Am Schluss – ich weiß, dass es den Bemühungen der Beteiligten und auch der Verantwortlichen nicht gerecht wird – war es grob gesprochen ein Auswechseln von Türschildern und von verschiedenen örtlichen Zuständigkeiten. Keine Aufgabenkritik, kein Aufgabenabbau, keine Aufgabenverlagerung von oben nach unten und keine „Abschaffung“ einer staatlichen Verwaltungsebene.
Also das Gleiche noch mal: Abschaffung der Verbandsgemeinden heißt:
Eine Behörde an
- einem Standort in
- einem Gebäude mit
- bestimmtem Personal wird „abgeschafft“ zu
- einer Behörde
- am gleichen Standort
- im gleichen Gebäude mit
- dem gleichen Personal
und anderem Türschild? Aus „Verbandsgemeinde“ wird „Kommune“. Sollte das gemeint sein?
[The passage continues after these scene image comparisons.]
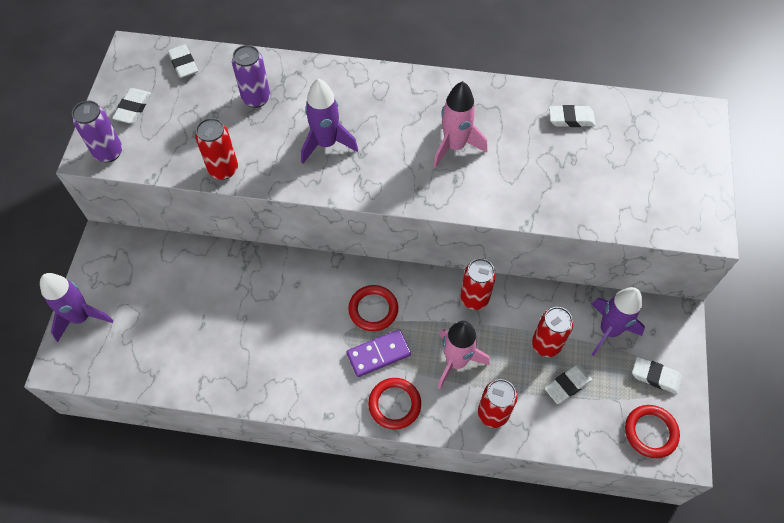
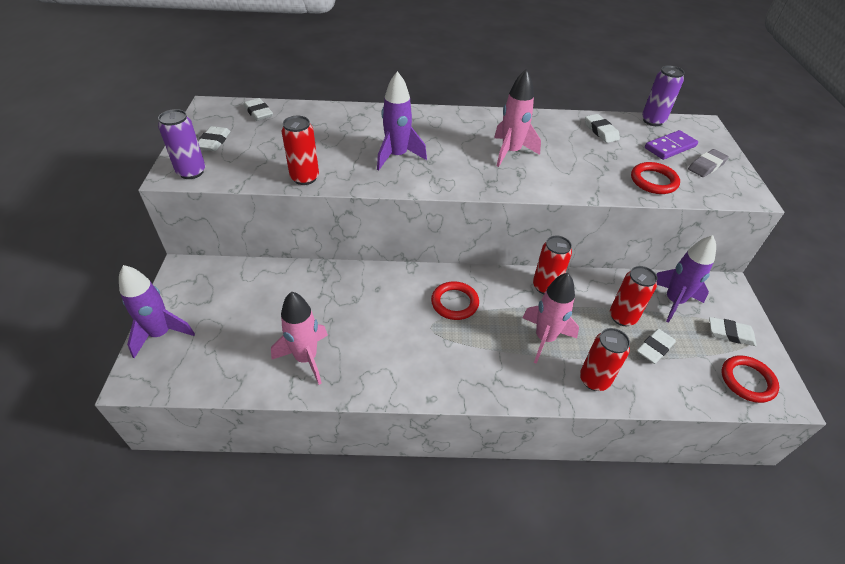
camera: 10 degrees left, 15 degrees down
(216, 359) = (306, 358): none -> pink rocket
(256, 98) = (327, 131): purple can -> purple can (652, 121)
(378, 354) = (469, 339): purple domino -> purple domino (670, 147)
(394, 404) = (496, 381): red ring -> red ring (653, 181)
(571, 118) = (601, 131): white eraser -> white eraser turned 75 degrees clockwise
(677, 184) = (706, 166): none -> grey eraser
Die zweite Möglichkeit ist, dass nur das „Verbands“ in der Verbandsgemeinde abgeschafft werden soll.
Niemand kann sich so recht vorstellen, dass man die Aufgaben und Zuständigkeiten der Verbandsgemeinden einfach weglassen oder aber auf die Ortsgemeinden übertragen kann. Ortsgemeinden ohne eine gemeinsame Verwaltung und ohne gemeindliche Aufgabenerfüllung oberhalb der Ortsgemeinde sind aber kaum denkbar.
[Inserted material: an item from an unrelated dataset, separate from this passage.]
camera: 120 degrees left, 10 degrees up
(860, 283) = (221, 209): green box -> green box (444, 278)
Deshalb nochmals die Frage: Meint Abschaffung der Verbandsgemeinden eigentlich die Verbandsgemeinden? Nein, meint es nicht. Wen meint es denn? Es meint die Ortsgemeinden. Wieso Ortsgemeinden? Weil derjenige, der Verbandsgemeinden abschaffen will, in Wirklichkeit die Ortsgemeinden meint.
Dritte Möglichkeit: Abschaffung der Verbandsgemeinden heißt Abschaffung der Bürgermeister, Beigeordneten und Verbandsgemeinderäte, also der gesamten Kommunalpolitik. Beibehaltung der Verwaltung mit einem Verwaltungsbeamten, nicht mehr zu wählen. Mit anderen Worten die Verbandsgemeinde als das Gespenst von Canterville: Kopf unter dem Arm, nicht auf den Schultern.
Gibt eigentlich auch nicht so viel Sinn: Wer beschließt dann den Flächennutzungsplan? Wer die Vorrangflächen für Windenergie? Wer kümmert sich politisch verantwortlich um die Anliegen der Bürger? Wer setzt die Beschlüsse der Ortsgemeinderäte oder die Entscheidungen der Ortsbürgermeister um? Usw. usw.
Und dass die parteipolitische Bindung von Bürgermeistern abnimmt und manche Parteien dabei leer ausgehen, ist doch Ergebnis der Urwahl. Deswegen kann man doch schlecht die gesamte Kommunalpolitik auf der Verbandsgemeindeebene beseitigen wollen. Und wurde die Urwahl nicht auch auf Grund von Forderungen aus bestimmten Parteien eingeführt?
Wenn man andere F.D.P.-Politiker befragt, heißt es, dass sie schon eine gewisse Problematik in dem Vorschlag, die Verbandsgemeinden abzuschaffen, sehen. Hoffentlich sind Ihrer viele.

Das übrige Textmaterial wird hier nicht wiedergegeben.